Set out the stretch of the data below from the line containing "order: Anseriformes" through the line containing "scientific name: Columbina inca" as a numbered list, leaving out any blank lines.

::: PROVIDED ENTRIES

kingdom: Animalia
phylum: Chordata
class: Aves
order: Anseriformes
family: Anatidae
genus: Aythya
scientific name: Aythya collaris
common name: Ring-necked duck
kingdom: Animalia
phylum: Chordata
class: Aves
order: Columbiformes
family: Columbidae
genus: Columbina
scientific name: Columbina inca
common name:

::::::
::: PROVIDED ENTRIES

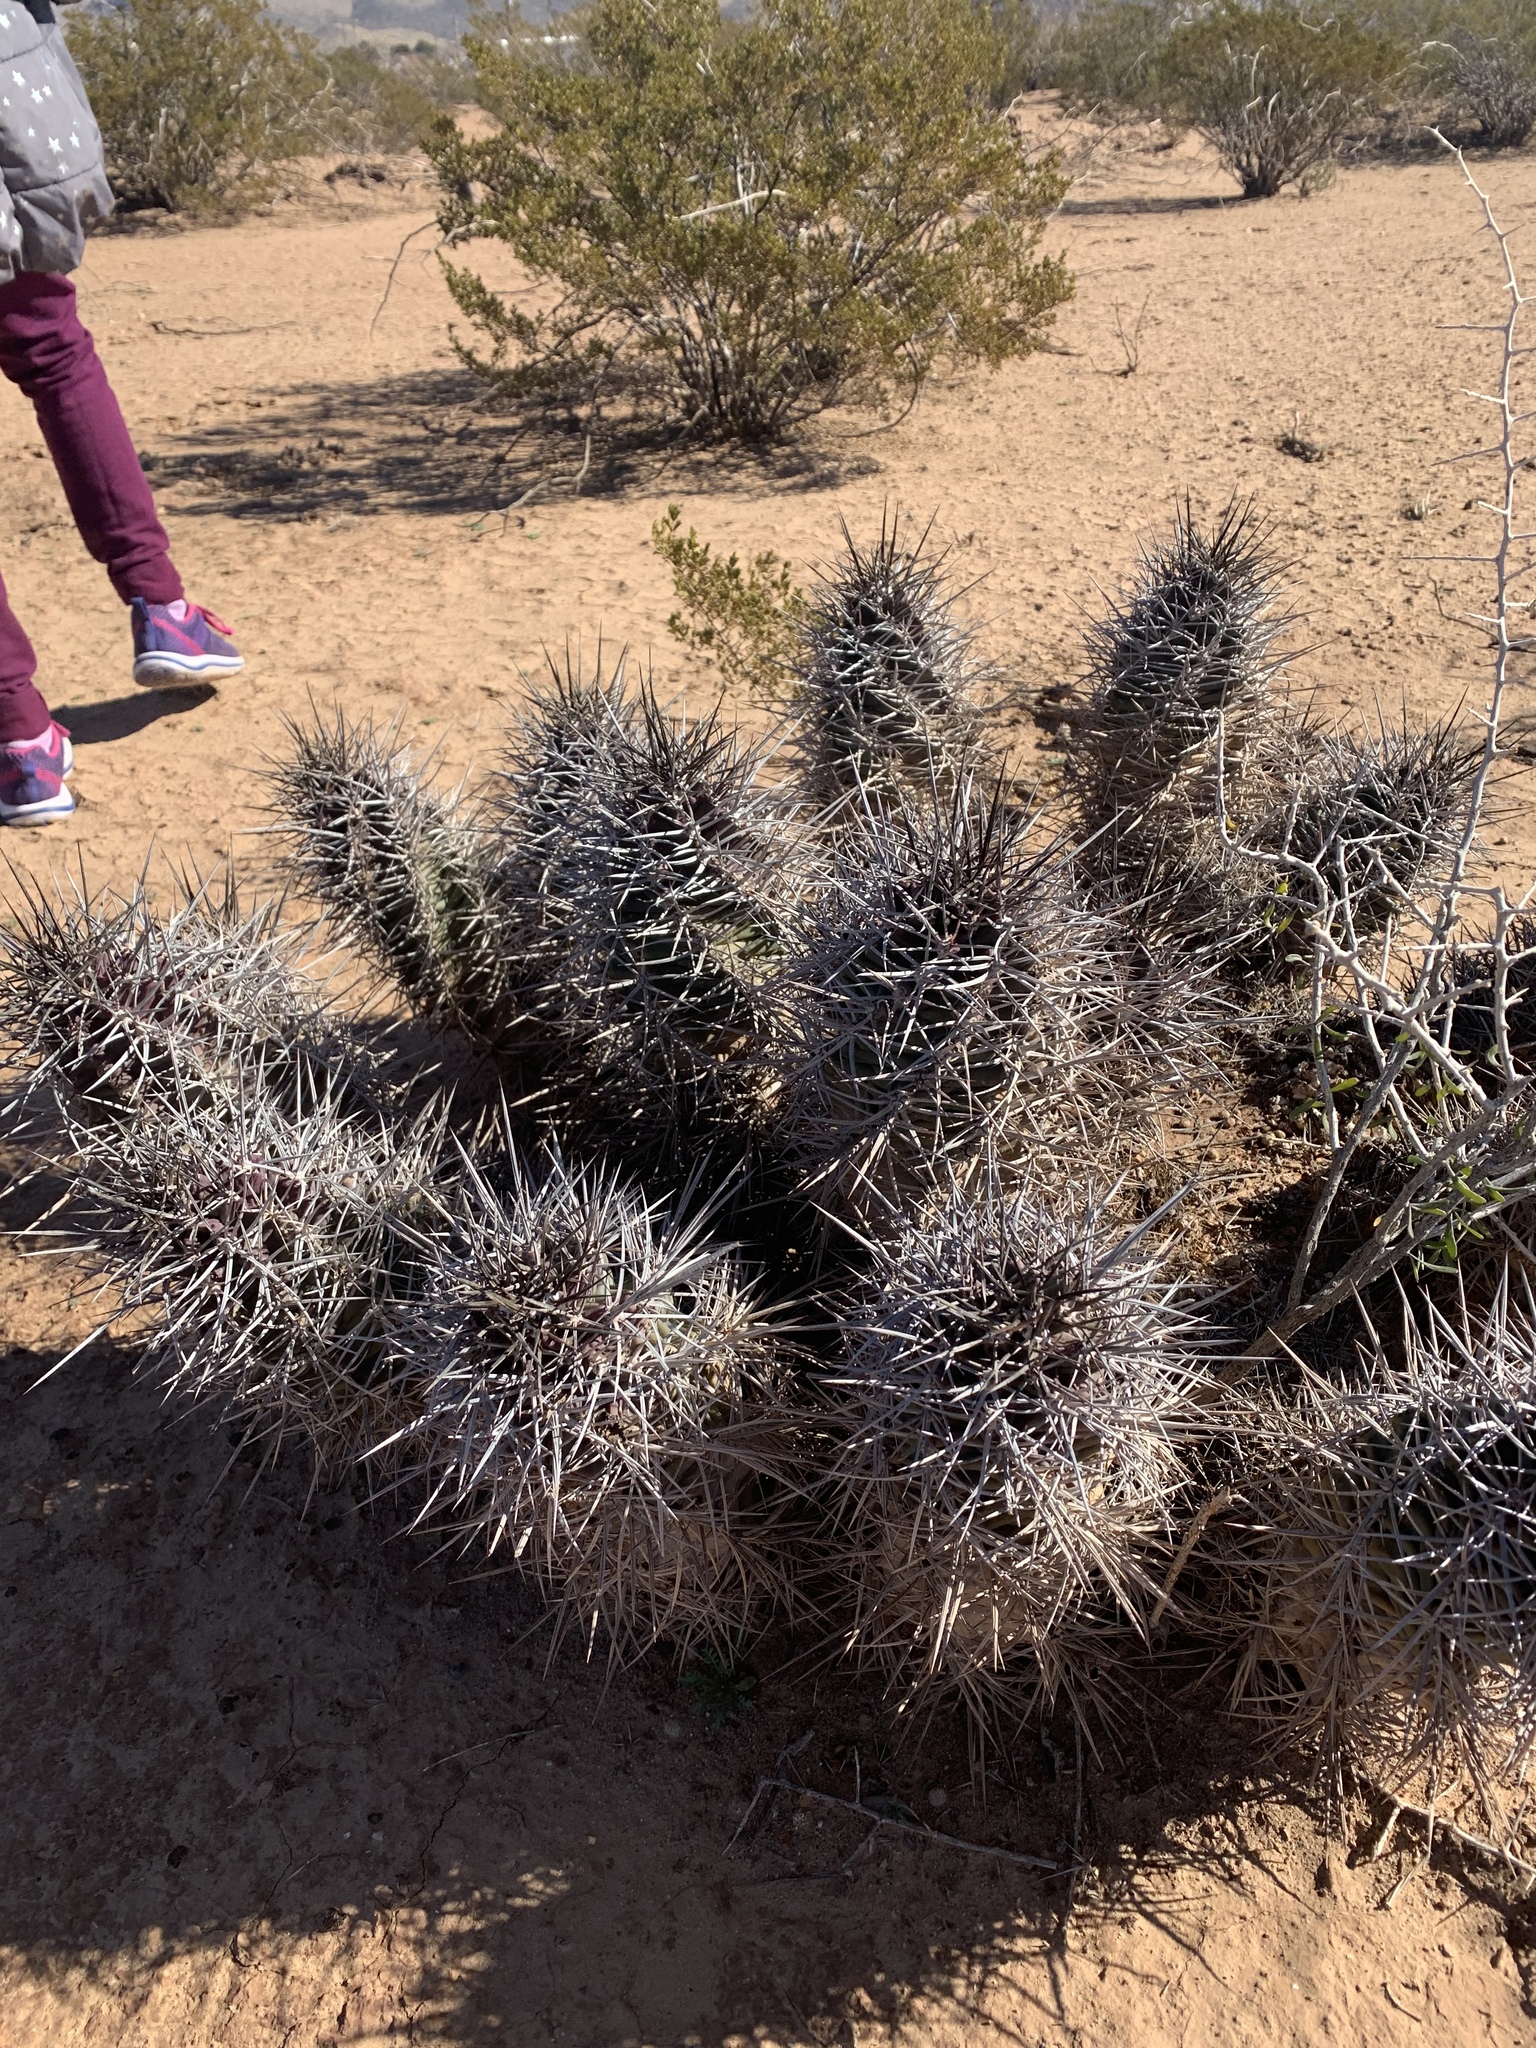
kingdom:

::::::
::: PROVIDED ENTRIES

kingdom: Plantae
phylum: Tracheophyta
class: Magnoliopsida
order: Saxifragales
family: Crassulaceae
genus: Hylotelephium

::::::

**WRITTEN ANSWER**
1. order: Anseriformes
2. family: Anatidae
3. genus: Aythya
4. scientific name: Aythya collaris
5. common name: Ring-necked duck
6. kingdom: Animalia
7. phylum: Chordata
8. class: Aves
9. order: Columbiformes
10. family: Columbidae
11. genus: Columbina
12. scientific name: Columbina inca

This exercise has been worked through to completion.